▸ **TASK OBJECTIVE**
Starting with the line that contains "index dip: (379, 144)", set down each line through the end of the entries below, exactly and with nothing added.

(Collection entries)
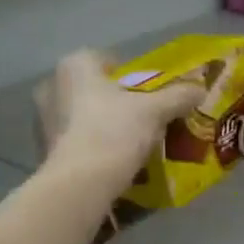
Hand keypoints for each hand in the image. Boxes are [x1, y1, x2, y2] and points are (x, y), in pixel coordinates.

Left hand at [35, 49, 203, 195]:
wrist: (81, 183)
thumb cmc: (114, 131)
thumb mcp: (155, 111)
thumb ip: (177, 96)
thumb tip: (200, 89)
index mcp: (75, 66)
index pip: (104, 59)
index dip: (128, 74)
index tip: (146, 91)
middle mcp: (53, 87)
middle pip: (92, 88)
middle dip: (112, 100)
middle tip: (138, 116)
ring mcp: (44, 120)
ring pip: (81, 115)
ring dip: (101, 124)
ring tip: (128, 141)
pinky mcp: (44, 150)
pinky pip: (74, 140)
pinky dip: (91, 145)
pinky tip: (111, 160)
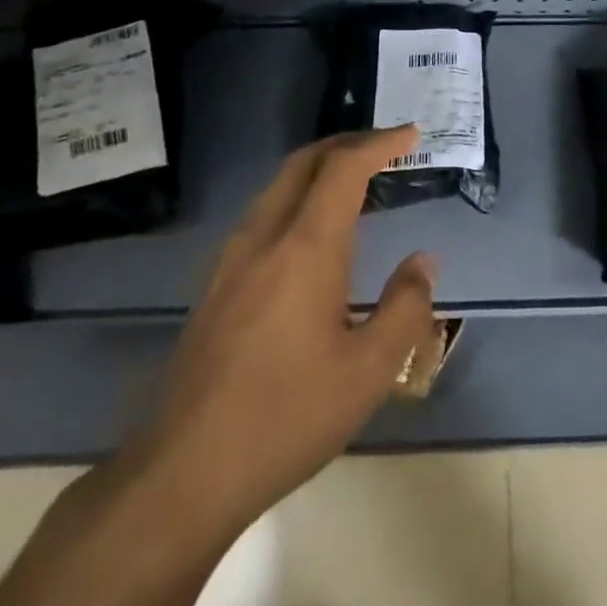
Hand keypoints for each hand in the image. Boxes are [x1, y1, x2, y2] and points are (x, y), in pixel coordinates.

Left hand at [120, 127, 436, 544]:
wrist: (184, 470)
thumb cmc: (288, 417)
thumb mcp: (369, 371)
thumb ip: (406, 307)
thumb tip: (422, 262)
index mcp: (305, 249)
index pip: (343, 169)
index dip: (379, 144)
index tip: (410, 134)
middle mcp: (264, 239)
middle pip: (303, 163)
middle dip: (346, 143)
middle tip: (385, 146)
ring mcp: (231, 260)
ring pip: (277, 186)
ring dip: (318, 169)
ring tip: (355, 180)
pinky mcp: (215, 285)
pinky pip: (262, 215)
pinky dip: (296, 197)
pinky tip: (311, 231)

▸ **OUTPUT FOR THIS EXERCISE**
index dip: (379, 144)
index tip: (410, 134)
middle mcp: (264, 239)
middle pip: (303, 163)
middle dip: (346, 143)
middle tip: (385, 146)
ring mcp: (231, 260)
ring pip: (277, 186)
ring dip: (318, 169)
ring tip: (355, 180)
pinky mcp: (215, 285)
pinky pip: (262, 215)
pinky dip: (296, 197)
pinky tip: (311, 231)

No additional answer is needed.